‘There is but one truly serious philosophical problem and that is suicide. Judging whether life is or is not worth living amounts to answering the fundamental question of philosophy. All the rest – whether or not the world has three dimensions, whether the mind has nine or twelve categories – comes afterwards.’ – Albert Camus
Jean-Luc Godard, the father of new wave French cinema (or the Nouvelle Vague as the French have it) has slipped from the world via assisted suicide in Switzerland.

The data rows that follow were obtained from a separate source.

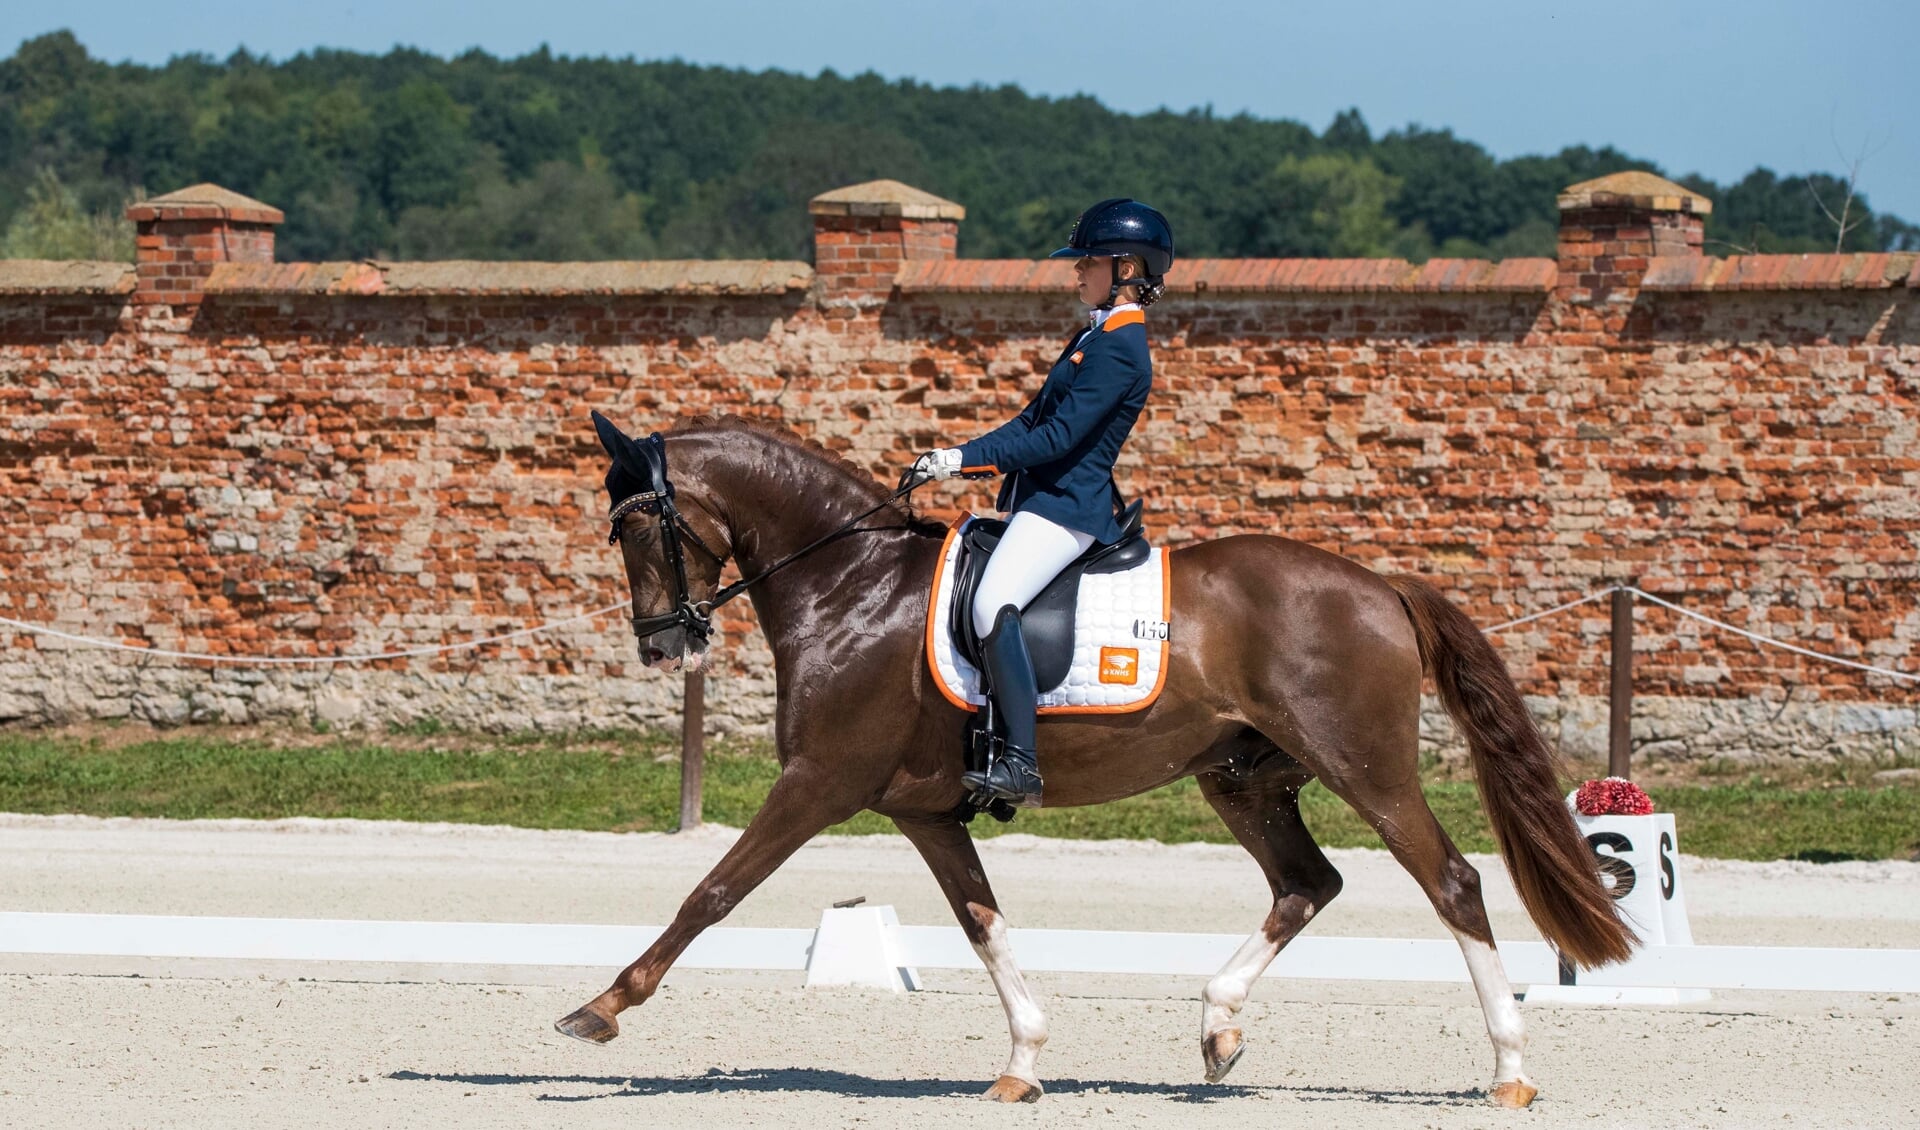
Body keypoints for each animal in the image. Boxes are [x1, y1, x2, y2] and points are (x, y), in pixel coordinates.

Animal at [560, 410, 1635, 1105]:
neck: (850, 583)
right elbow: (981, 920)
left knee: (1451, 882)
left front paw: (601, 1008)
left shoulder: (818, 784)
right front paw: (1024, 1061)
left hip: (1364, 766)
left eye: (633, 525)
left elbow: (711, 892)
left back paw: (1509, 1070)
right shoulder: (922, 809)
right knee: (1307, 883)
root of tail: (1380, 584)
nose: (661, 645)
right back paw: (1217, 1026)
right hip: (1243, 779)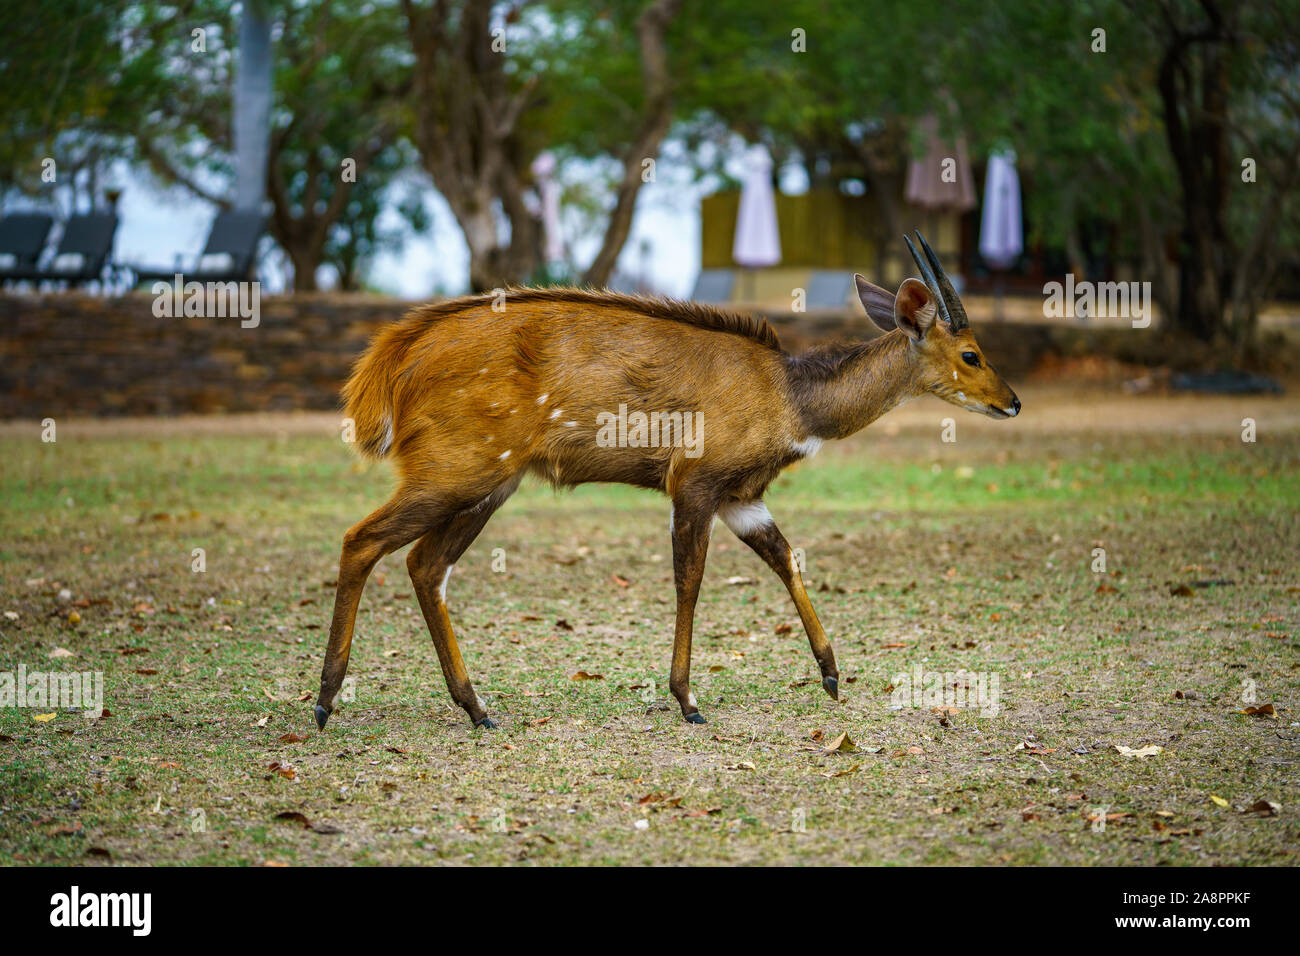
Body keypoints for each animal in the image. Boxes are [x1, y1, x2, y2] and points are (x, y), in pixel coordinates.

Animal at [314, 235, 1013, 728]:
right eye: (972, 353)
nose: (1013, 402)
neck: (791, 396)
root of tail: (396, 354)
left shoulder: (742, 498)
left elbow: (785, 557)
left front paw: (832, 675)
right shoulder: (694, 484)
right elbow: (690, 580)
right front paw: (688, 700)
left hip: (489, 485)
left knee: (425, 565)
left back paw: (477, 709)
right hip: (456, 473)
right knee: (361, 541)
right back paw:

Camus, one of his existential inspirations, would have approved. He would have thought as carefully as I’m sure Godard did about this decision. For all the drama and mystique of the French, both Godard and Camus were well thought out (despite the latter dying too soon, but fittingly, in a car accident).
In Breathless (À bout de souffle), perhaps Godard’s most famous film, he interrogates the ideal of nihilism. Following Nietzsche, the two protagonists – Michel and Patricia – embody, respectively; active and passive nihilism. I think Godard, despite going gently into that good night, was an active nihilist. Let us consider his prolific output and political engagement. He was the Humphrey Bogart of post-war France.
Godard was iconoclastic for his time, but now his films seem almost quaint. Wes Anderson gave him a homage of sorts by using a song by Chantal Goya in his film The French Dispatch (2021). She sings, ‘J’attendais que revienne, l’écho d’un plus beau jour…’ (I was waiting for the echo of a brighter day to come back.) Godard vit toujours!
He still lives but in a very different world. There are no more cars to smash up like in Week-end. It is all Teslas now. Imagine a film where they are all unplugged… Not as fun or romantic as the series of vignettes that work through class struggle and figures from literature and history, such as Louis Anotine de Saint-Just and Emily Bronte.
Maybe there is a new Week-end. A new Breathless. A new Contempt (Le Mépris), which is perhaps his most powerful film with Brigitte Bardot. It centres around a writer adapting Homer’s Odyssey and of course ends in a car crash.
We have lost one of the greatest auteurs of the 20th century who was up there with the likes of François Truffaut, Agnès Varda, and Éric Rohmer.
Camus would say that idleness is fatal only to the mediocre. Godard was not that and I hope his death gives today’s filmmakers a pause for thought and a breath of fresh air.